Es sei nicht vorhersehbar gewesen, dass sich der Feierwehrsaal einmal zu solch einem integrativen Ort für das Dorf und die Region entwickle, sagte Iphofens Zweiter Bürgermeister Ludwig Weigand. Wie Vorsitzender Stefan Löslein erklärte, richte man neben eigenen Veranstaltungen wie Pfingstgrillen und Sommerfest regelmäßig Geburtstage, Hochzeiten und Konfirmationen aus. Rund 140 Personen finden im Saal Platz. Das schätzen nicht nur die Nenzenheimer, sondern auch viele Auswärtige, weshalb Löslein einen Fünf-Jahres-Plan führt und an die Einheimischen appellierte, sich rechtzeitig wegen eines Wunschtermins zu melden.

Saal bekommt eine Klimaanlage

Kassier Winfried Herrmann berichtete von einer günstigen Entwicklung der Finanzen, die dem Verein ein erkleckliches Polster bereitet haben. Mit ein Grund, weshalb man nun notwendige Umbauarbeiten in der Küche angehen will, wie Löslein erklärte. Zudem wolle man eine Klimaanlage für den Saal einbauen. Nicht zuletzt wegen des Lärmschutzes, damit auch in den wärmeren Monaten bei Feiern die Fenster nicht unweigerlich geöffnet werden würden.

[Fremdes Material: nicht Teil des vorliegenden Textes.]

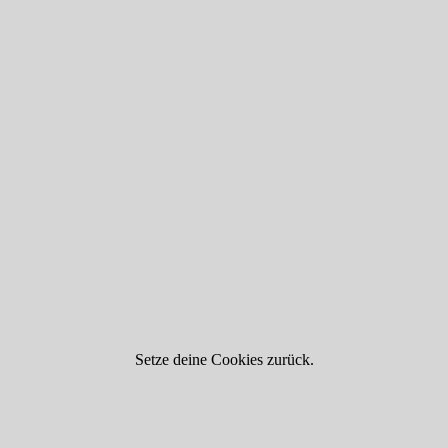
Setze deine Cookies zurück.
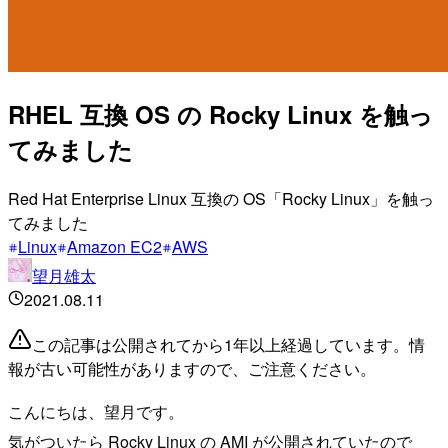
RHEL 互換 OS の Rocky Linux を触っ
てみました
Red Hat Enterprise Linux 互換の OS「Rocky Linux」を触っ
てみました
Linux
Amazon EC2
AWS
望月雄太
2021.08.11
この記事は公開されてから1年以上経過しています。情
報が古い可能性がありますので、ご注意ください。
こんにちは、望月です。
気がついたら Rocky Linux の AMI が公開されていたので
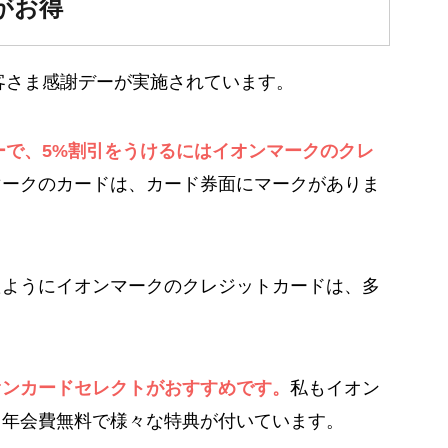
がお得
お客さま感謝デーが実施されています。
デーで、5%割引をうけるにはイオンマークのクレ
マークのカードは、カード券面にマークがありま
たようにイオンマークのクレジットカードは、多
オンカードセレクトがおすすめです。
私もイオン
。年会費無料で様々な特典が付いています。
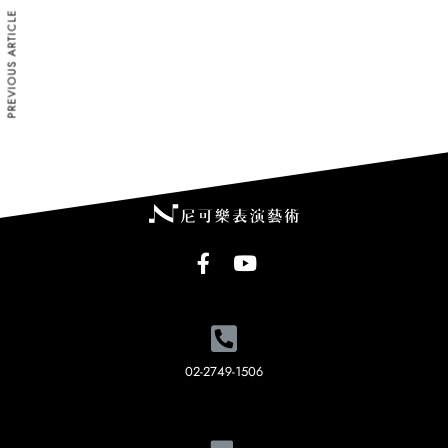
PREVIOUS ARTICLE
02-2749-1506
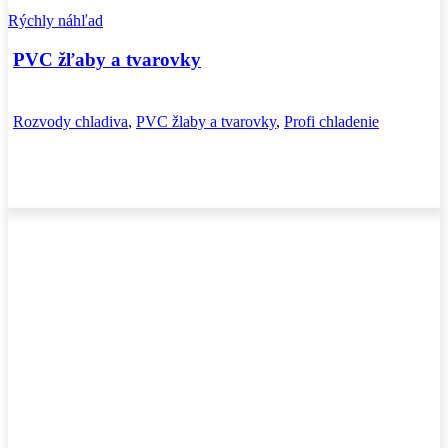
Rýchly náhľad
PVC žľaby a tvarovky
Rozvody chladiva
,
PVC žlaby a tvarovky
,
Profi chladenie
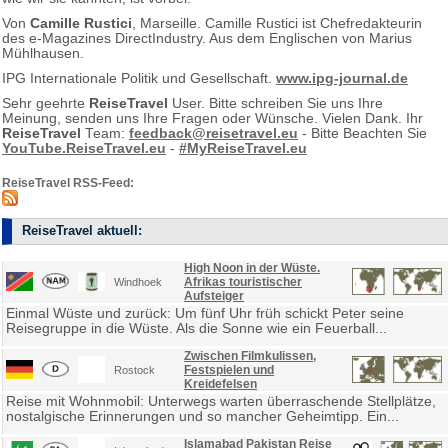
Von
Camille Rustici
, Marseille. Camille Rustici ist Chefredakteurin
des e-Magazines DirectIndustry. Aus dem Englischen von Marius
Mühlhausen.
IPG Internationale Politik und Gesellschaft.
www.ipg-journal.de
Sehr geehrte
ReiseTravel
User. Bitte schreiben Sie uns Ihre
Meinung, senden uns Ihre Fragen oder Wünsche. Vielen Dank. Ihr
ReiseTravel
Team:
feedback@reisetravel.eu
- Bitte Beachten Sie
YouTube.ReiseTravel.eu
-
#MyReiseTravel.eu
ReiseTravel RSS-Feed:
ReiseTravel aktuell:
High Noon in der Wüste.
Afrikas touristischer
Windhoek
Aufsteiger
Einmal Wüste und zurück: Um fünf Uhr früh schickt Peter seine
Reisegruppe in die Wüste. Als die Sonne wie ein Feuerball...
Zwischen Filmkulissen,
Festspielen und
Rostock
Kreidefelsen
Reise mit Wohnmobil: Unterwegs warten überraschende Stellplätze,
nostalgische Erinnerungen und so mancher Geheimtipp. Ein...
Islamabad Pakistan Reise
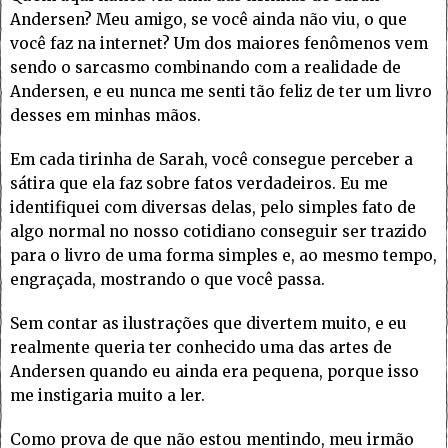
Andersen? Meu amigo, se você ainda não viu, o que
você faz na internet? Um dos maiores fenômenos vem
sendo o sarcasmo combinando com a realidade de
Andersen, e eu nunca me senti tão feliz de ter um livro
desses em minhas mãos.
Em cada tirinha de Sarah, você consegue perceber a
sátira que ela faz sobre fatos verdadeiros. Eu me
identifiquei com diversas delas, pelo simples fato de
algo normal no nosso cotidiano conseguir ser trazido
para o livro de uma forma simples e, ao mesmo tempo,
engraçada, mostrando o que você passa.
Sem contar as ilustrações que divertem muito, e eu
realmente queria ter conhecido uma das artes de
Andersen quando eu ainda era pequena, porque isso
me instigaria muito a ler.
Como prova de que não estou mentindo, meu irmão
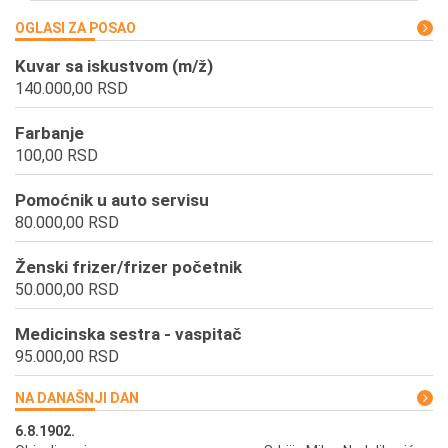
OGLASI ZA POSAO
Kuvar sa iskustvom (m/ž)
140.000,00 RSD
Farbanje
100,00 RSD
Pomoćnik u auto servisu
80.000,00 RSD
Ženski frizer/frizer početnik
50.000,00 RSD
Medicinska sestra - vaspitač
95.000,00 RSD
NA DANAŠNJI DAN
6.8.1902.
6.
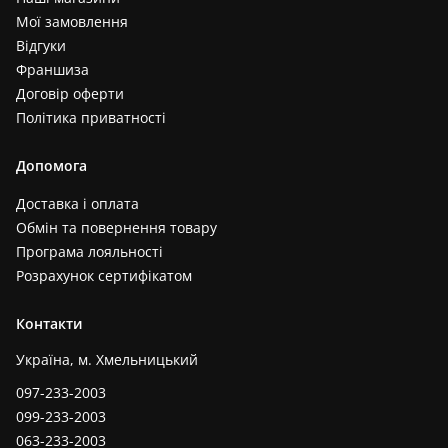
Мої замовлення
Відгуки
Франшиза
Договір оферти
Політика приватності
Допомога
Доставка і оплата
Обмін та повернення товару
Програма лояльності
Розрахунок сертифікатом
Контакти
Україна, м. Хмельницький
097-233-2003
099-233-2003
063-233-2003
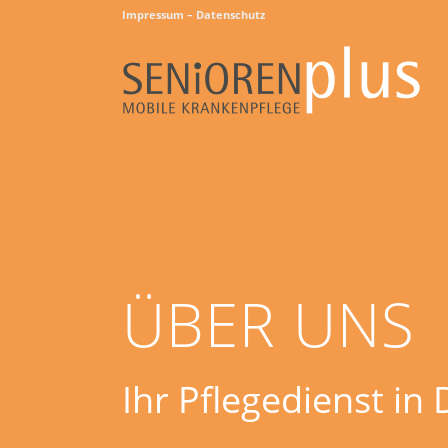
Impressum – Datenschutz
ÜBER UNS
Ihr Pflegedienst in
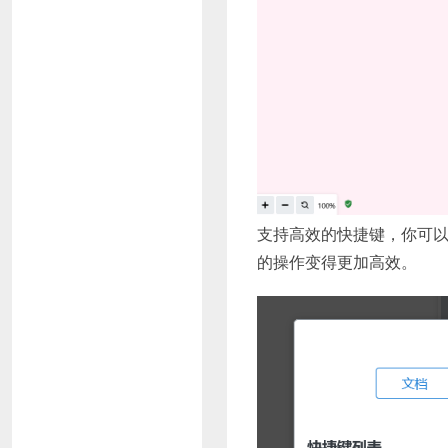
支持高效的快捷键，你可
的操作变得更加高效。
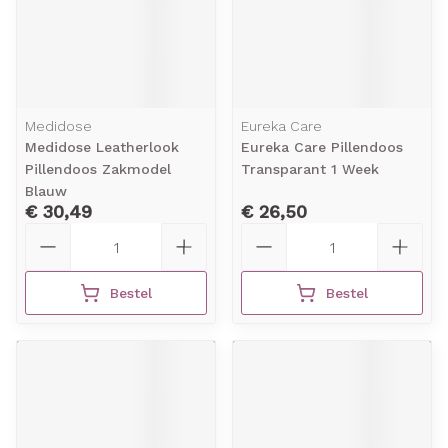
Medidose
Eureka Care
Medidose Leatherlook
Eureka Care Pillendoos
Pillendoos Zakmodel
Transparant 1 Week
Blauw
€ 30,49
€ 26,50
Aantal
Aantal
Bestel
Bestel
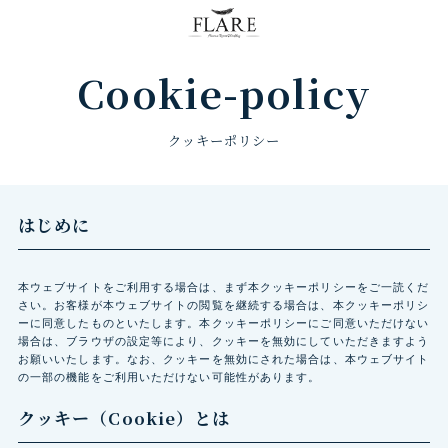
FLARE RESORT
Cookie-policy
クッキーポリシー
はじめに
本ウェブサイトをご利用する場合は、まず本クッキーポリシーをご一読くだ
さい。お客様が本ウェブサイトの閲覧を継続する場合は、本クッキーポリシ
ーに同意したものといたします。本クッキーポリシーにご同意いただけない
場合は、ブラウザの設定等により、クッキーを無効にしていただきますよう
お願いいたします。なお、クッキーを無効にされた場合は、本ウェブサイト
の一部の機能をご利用いただけない可能性があります。
クッキー（Cookie）とは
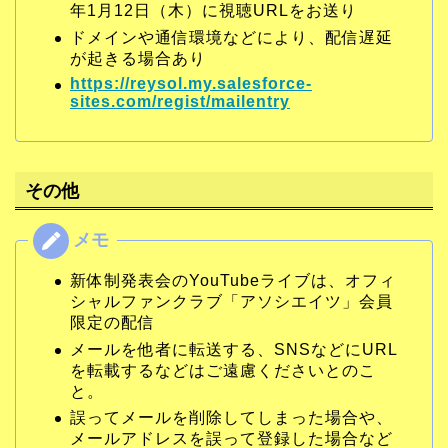
年1月12日（木）に視聴URLをお送り
ドメインや通信環境などにより、配信遅延
が起きる場合あり
https://reysol.my.salesforce-
sites.com/regist/mailentry
その他
新体制発表会のYouTubeライブは、オフィ
シャルファンクラブ「アソシエイツ」会員
限定の配信
メールを他者に転送する、SNSなどにURL
を転載するなどはご遠慮くださいとのこ
と。
誤ってメールを削除してしまった場合や、
メールアドレスを誤って登録した場合など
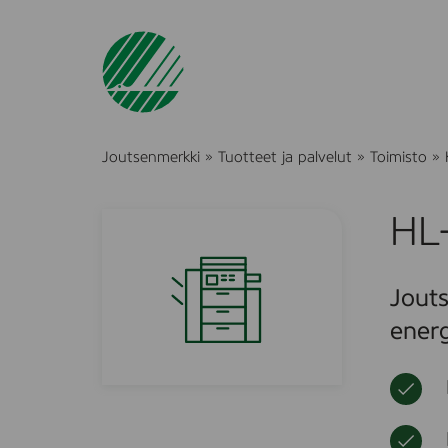
Joutsenmerkki
»
Tuotteet ja palvelut
»
Toimisto
»
HL
Jouts
energ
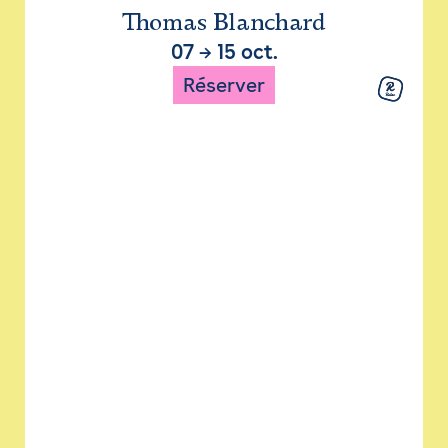
Thomas Blanchard
07
→
15 oct.
Réserver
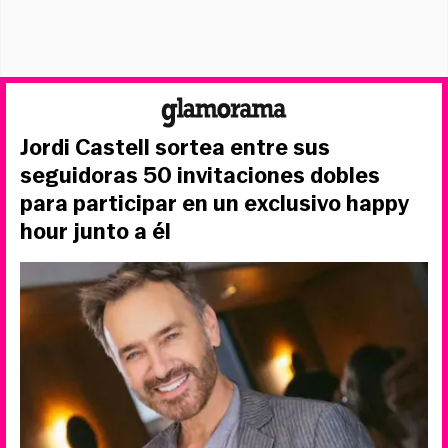
Jordi Castell sortea entre sus
seguidoras 50 invitaciones dobles
para participar en un exclusivo happy
hour junto a él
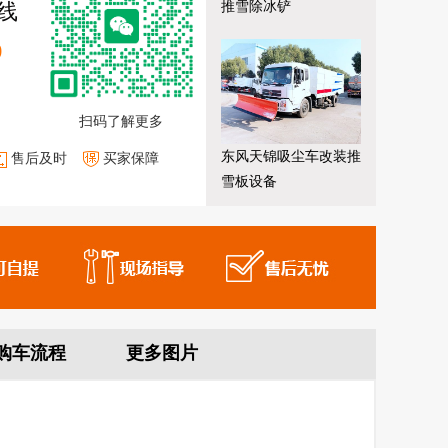
推雪除冰铲
线
9
扫码了解更多
东风天锦吸尘车改装推
售后及时
买家保障
雪板设备
购车流程
更多图片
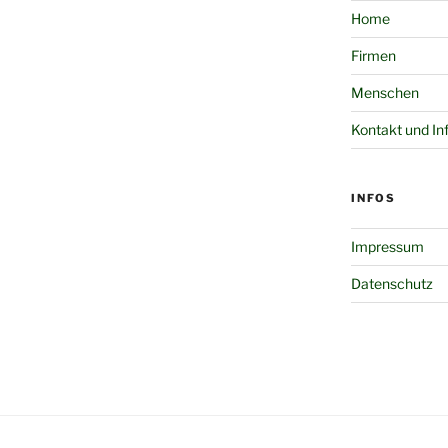
Home
Firmen
Menschen
Kontakt und In
INFOS
Impressum
Datenschutz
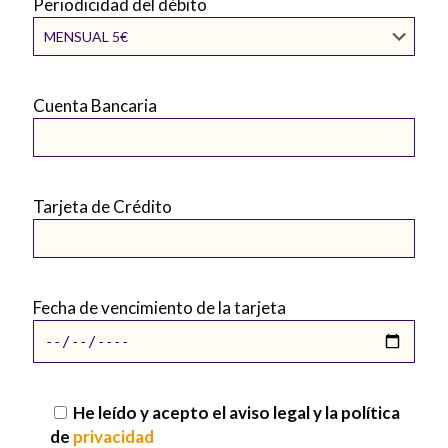
Periodicidad del débito
Cuenta Bancaria
Tarjeta de Crédito
Fecha de vencimiento de la tarjeta
He leído y acepto el aviso legal y la política
de
privacidad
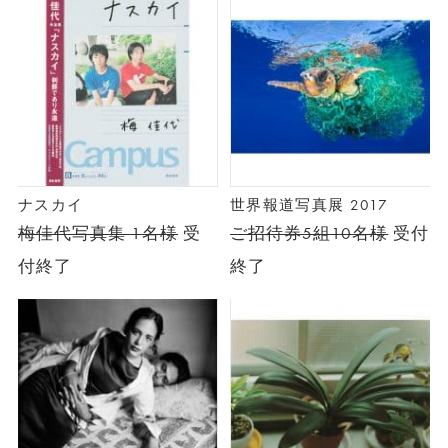
ナスカイ
世界報道写真展 2017
梅佳代写真集 1名様
受
ご招待券5組10名様
受付
付終了
終了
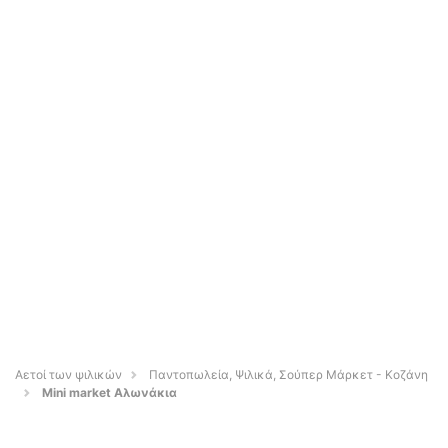
Αετοί των ψιλικών
Παντοπωλεία, Ψιλικά, Σούπερ Μάρκετ - Κοζάνη
Mini market Αλωνάκια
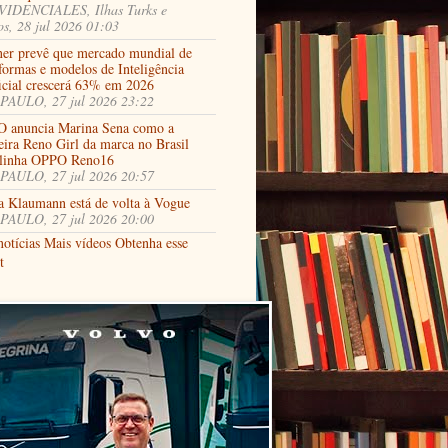
IDENCIALES, Ilhas Turks e
os, 28 jul 2026 01:03
ner prevê que mercado mundial de
formas e modelos de Inteligência
ficial crescerá 63% em 2026
PAULO, 27 jul 2026 23:22
 anuncia Marina Sena como a
eira Reno Girl da marca no Brasil
 linha OPPO Reno16
PAULO, 27 jul 2026 20:57
a Klaumann está de volta à Vogue
PAULO, 27 jul 2026 20:00
notícias
Mais vídeos
Obtenha esse
t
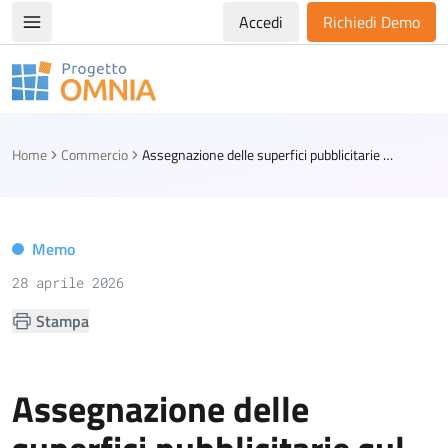
Accedi
Richiedi Demo
Apri/chiudi menù di navigazione
Progetto Omnia
Logo Omnia
Home
Commercio
Assegnazione delle superfici pubblicitarie sul suolo pubblico: i chiarimenti del Tar Sicilia
Memo
28 aprile 2026
Stampa
Assegnazione delle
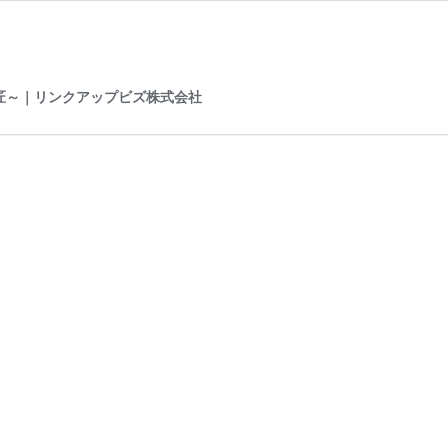
！
の匠～｜リンクアップビズ株式会社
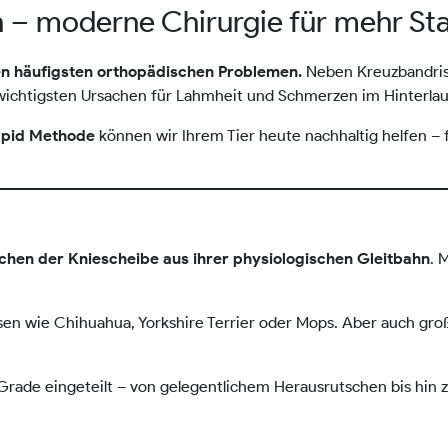
n – moderne Chirurgie für mehr Sta
Neben Kreuzbandriss
n häufigsten orthopädischen Problemen.
wichtigsten Ursachen für Lahmheit und Schmerzen im Hinterlau
können wir Ihrem Tier heute nachhaltig helfen –
apid Methode
. 
chen der Kniescheibe aus ihrer physiologischen Gleitbahn
ssen wie Chihuahua, Yorkshire Terrier oder Mops. Aber auch gr
 Grade eingeteilt – von gelegentlichem Herausrutschen bis hin 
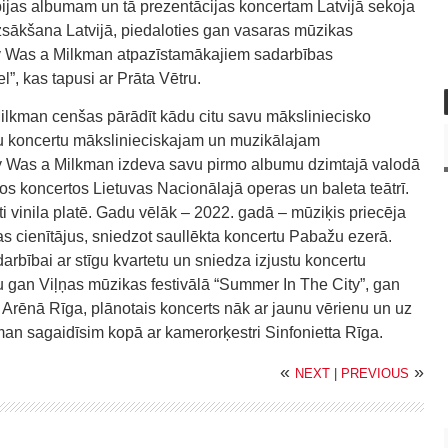
ijas albumam un tā prezentācijas koncertam Latvijā sekoja
zsākšana Latvijā, piedaloties gan vasaras mūzikas
dy Was a Milkman atpazīstamākajiem sadarbības
”, kas tapusi ar Prāta Vētru.
lkman cenšas pārādīt kādu citu savu māksliniecisko
ņu koncertu mākslinieciskajam un muzikālajam
Was a Milkman izdeva savu pirmo albumu dzimtajā valodā
s koncertos Lietuvas Nacionālajā operas un baleta teātrī.
ti vinila platē. Gadu vēlāk – 2022. gadā – mūziķis priecēja
as cienītājus, sniedzot saullēkta koncertu Pabažu ezerā.
rbībai ar stīgu kvartetu un sniedza izjustu koncertu
 gan Viļņas mūzikas festivālā “Summer In The City”, gan
 Arēnā Rīga, plānotais koncerts nāk ar jaunu vērienu un uz
n sagaidīsim kopā ar kamerorķestri Sinfonietta Rīga.
«
»
NEXT
|
PREVIOUS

Schriftführer Timo Lechner ging in seinem Bericht unter anderem auf die ADAC-Oldtimerausfahrt ein, die in Nenzenheim Station machte. Der Verein habe seine Hausaufgaben in Sachen Datenschutzgrundverordnung gemacht. Vom im vergangenen Jahr verstorbenen Gründer des Feuerwehrvereins Andreas Mulfinger habe man alte Dokumente der Nenzenheimer Wehr erhalten, die bis ins Jahr 1890 zurückreichen. Diese wurden dem Iphöfer Stadtarchiv übergeben.

Mangelhafte Übungsmoral

Kommandant Bernhard Hirsch berichtete von einem einzigen Einsatz, den die derzeit 52 Aktiven seit der letzten Jahreshauptversammlung hatten - "Windbruch" auf der Straße nach Krassolzheim, sprich Äste auf der Fahrbahn. "Und als wir kamen, waren diese schon beseitigt", setzte Hirsch schmunzelnd hinzu. Die wenigen Einsätze wirken sich anscheinend auf die Moral bei der Übungsbeteiligung aus, die recht mau sei. Stellvertretender Kommandant Lukas Freyberger verwies auf den Übungsplan und die Einteilung der Löschgruppen, in denen es zudem an Atemschutzträgern mangele. Stefan Melber von der Iphöfer Stützpunktfeuerwehr unterstützte dies und erklärte der Runde "Wer nicht übt, kann´s nicht".

Hoffnung macht aber der Nachwuchs in dem rund 450 Einwohner zählenden Dorf. Zwölf Heranwachsende bilden derzeit die Jugendgruppe, deren Leiter Thomas Rauh sich über seinen eingeschworenen Haufen freute. Stellvertretender Landrat Paul Streng lobte: "Wir können nicht von allen Wehren im Landkreis behaupten, dass sie eine solch starke Jugend haben", sagte Streng. Anschließend ehrte er Patrick Schreier und Heiko Löbner für 25 Jahre im Feuerwehrdienst. Roland Kehrer und Roland Därr dürfen sich über Urkunden und Anstecknadeln für 40 Jahre geleisteten Dienst freuen.